Il mistero Giuliano visto da un ex 007 scozzese
Tipologia:  Articolo
Testata:  La Repubblica, ed. Palermo
Data/e:  26 marzo 2017
Autore:  Umberto Cantone
Articolo: 
A ricordare quel bestseller internazionale di 60 anni fa sono rimasti qualche mafiologo e studioso di cose siciliane, assieme ai cacciatori di rarità da bancarella.
Eppure suscitò non pochi clamori “Dagli amici mi guardi Iddio”, biografia romanzata di Salvatore Giuliano scritta dall’allora 34enne Gavin Maxwell, un aristocratico giornalista scozzese appassionato di ambiente e con un passato da agente segreto, poi diventato celebre come letterato naturalista per la sua trilogia di “Ring of Bright Water” che ha venduto milioni di copie e conta ancora entusiastici cultori.
Nonostante qualche reticenza e imprecisione, quel libro uscito nell’aprile del 1957 per i tipi Feltrinelli (con la traduzione dello scrittore engagé Luciano Bianciardi) contribuì a far leggere l’affaire Giuliano innanzi tutto come un mistero italiano e non solo siciliano, i cui drammatici risvolti resero urgente la denuncia della collusione tra banditismo, mafia, partiti al potere e istituzioni governative.
Per la sua indagine, Maxwell visitò scrupolosamente il territorio delle imprese di Turiddu & co., interrogando testimoni preziosi ed esaminando numerosi documenti: lo fece utilizzando cautele da ex 007 una volta al servizio di Churchill e una innata arguzia da etnologo.
Nel ripercorrere la parabola del Re di Montelepre, dall’uccisione del carabiniere a San Giuseppe Jato fino all’ingannevole ritrovamento del cadavere nel cortile Di Maria a Castelvetrano, “Dagli amici mi guardi Iddio” ne descrive il contesto politico e culturale, ridicolizzando omertà private e pubbliche, evocando trattative segrete che annodarono rappresentanti dello stato a banditi e mafiosi, e sottolineando le menzogne ufficiali che occultarono le responsabilità politiche per tragici eventi nodali come la strage di Portella Della Ginestra.

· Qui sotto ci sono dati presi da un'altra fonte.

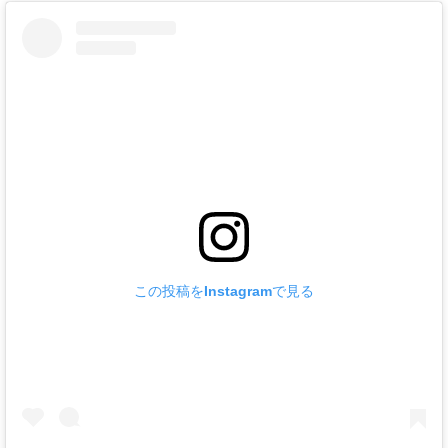
この投稿をInstagramで見る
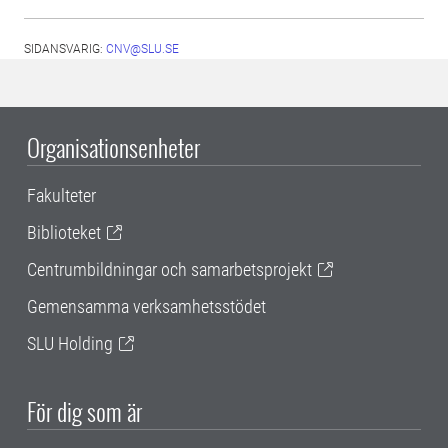
SIDANSVARIG:
CNV@SLU.SE
Organisationsenheter
Fakulteter
Biblioteket
Centrumbildningar och samarbetsprojekt
Gemensamma verksamhetsstödet
SLU Holding
För dig som är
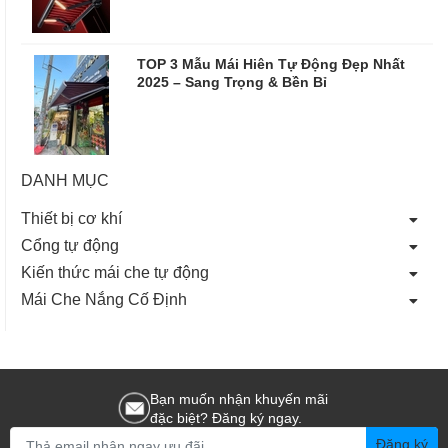
TOP 3 Mẫu Mái Hiên Tự Động Đẹp Nhất
2025 – Sang Trọng & Bền Bỉ
DANH MỤC
Thiết bị cơ khí
Cổng tự động
Kiến thức mái che tự động
Mái Che Nắng Cố Định
Bạn muốn nhận khuyến mãi
đặc biệt? Đăng ký ngay.
Đăng ký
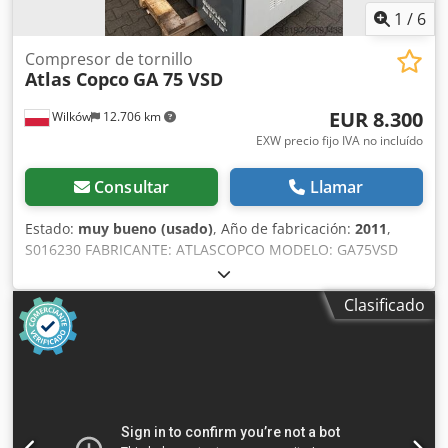
1
/
6
Compresor de tornillo
Atlas Copco
GA 75 VSD
EUR 8.300
Wilków
12.706 km
EXW precio fijo IVA no incluído
Consultar
Llamar
Estado:
muy bueno (usado)
, Año de fabricación:
2011
,
S016230 FABRICANTE: ATLASCOPCO MODELO: GA75VSD
NÚMERO DE SERIE: API658180 AÑO: 2011 POTENCIA (kW):
75 CAUDAL (m3/min): 14,68 PRESIÓN (bar): 13 HORAS
Clasificado
(FUNCIONAMIENTO/TOTAL): Dcjdpfezcnu Tox Akkjk
INVERSOR DE FRECUENCIA: sí SECADOR INTEGRADO: no
INTERCAMBIADOR: sí REFRIGERACIÓN (AIRE/AGUA): aire
INSTALADO EN TANQUE: no DOCUMENTACIÓN: no
CONEXIÓN: 2 1/2 ESTADO: USADO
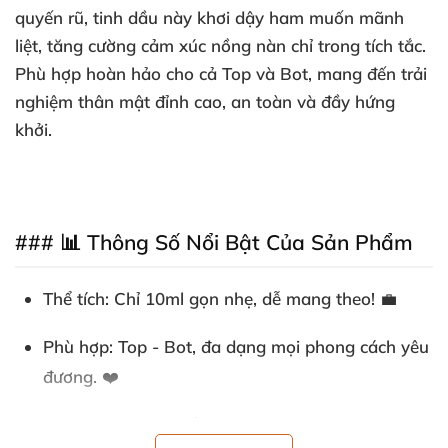
quyến rũ, tinh dầu này khơi dậy ham muốn mãnh
liệt, tăng cường cảm xúc nồng nàn chỉ trong tích tắc.
Phù hợp hoàn hảo cho cả Top và Bot, mang đến trải
nghiệm thân mật đỉnh cao, an toàn và đầy hứng
khởi.
### 📊 Thông Số Nổi Bật Của Sản Phẩm
Thể tích
: Chỉ 10ml gọn nhẹ, dễ mang theo! 💼
Phù hợp
: Top - Bot, đa dạng mọi phong cách yêu
đương. ❤️
Đặc tính chính
: Chất kích thích mạnh mẽ, tăng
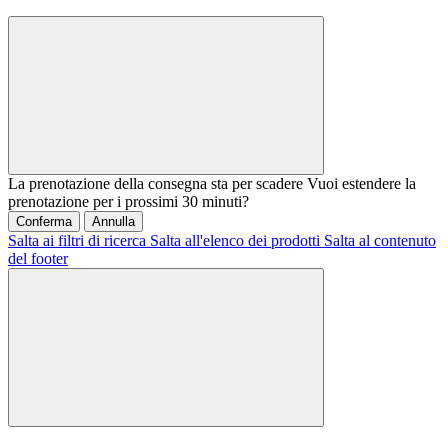
La prenotazione della consegna sta per scadere
Vuoi estendere la
prenotazione per i prossimi 30 minuti?
Conferma
Annulla
Salta ai filtri di ricerca
Salta all'elenco dei prodotti
Salta al contenuto
del footer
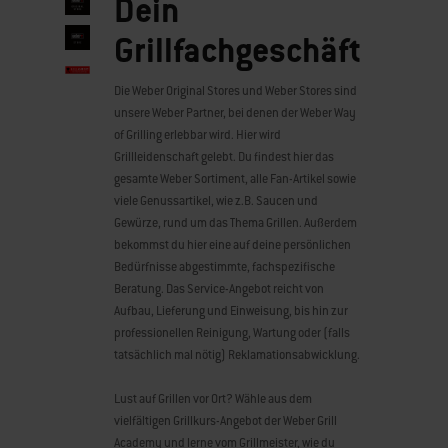
Dein
Grillfachgeschäft
Weber Store Werlte
Weber Store Hannover-Lehrte
Die Weber Original Stores und Weber Stores sind
unsere Weber Partner, bei denen der Weber Way
Investoren
of Grilling erlebbar wird. Hier wird
Grillleidenschaft gelebt. Du findest hier das
Weber Geschichte
gesamte Weber Sortiment, alle Fan-Artikel sowie
viele Genussartikel, wie z.B. Saucen und
Qualitätsanspruch
Gewürze, rund um das Thema Grillen. Außerdem
bekommst du hier eine auf deine persönlichen
Karriere
Bedürfnisse abgestimmte, fachspezifische
Beratung. Das Service-Angebot reicht von
Presse
Stellenangebote
Aufbau, Lieferung und Einweisung, bis hin zur
professionellen Reinigung, Wartung oder (falls
Datenschutzhinweise für
tatsächlich mal nötig) Reklamationsabwicklung.
Bewerber
Lust auf Grillen vor Ort? Wähle aus dem
Karriere bei Weber
vielfältigen Grillkurs-Angebot der Weber Grill
Academy und lerne vom Grillmeister, wie du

Intervistato sulle colonne de “L’Ora” qualche mese dopo l’exploit editoriale, in occasione di un ricevimento palermitano per i 27 anni della regina Elisabetta, Maxwell ammise al giornalista Mino Bonsangue di essere finito su una lista nera relativa ad altolocati “ambienti facilmente individuabili e immaginabili” per via del suo polemico libro siciliano. Poi si rifiutò cortesemente di rispondere a domande sul testamento di Gaspare Pisciotta e dichiarò di essere ritornato nell’isola non per occuparsi dei suoi mali persistenti, quelli della mafia e della povertà (così sostenne), ma della rinomata pesca del tonno in vista della pubblicazione di un più pacificante reportage.
Fatto sta che quella su Giuliano, prima della prematura scomparsa a 55 anni per cancro, fu la sua ultima inchiesta.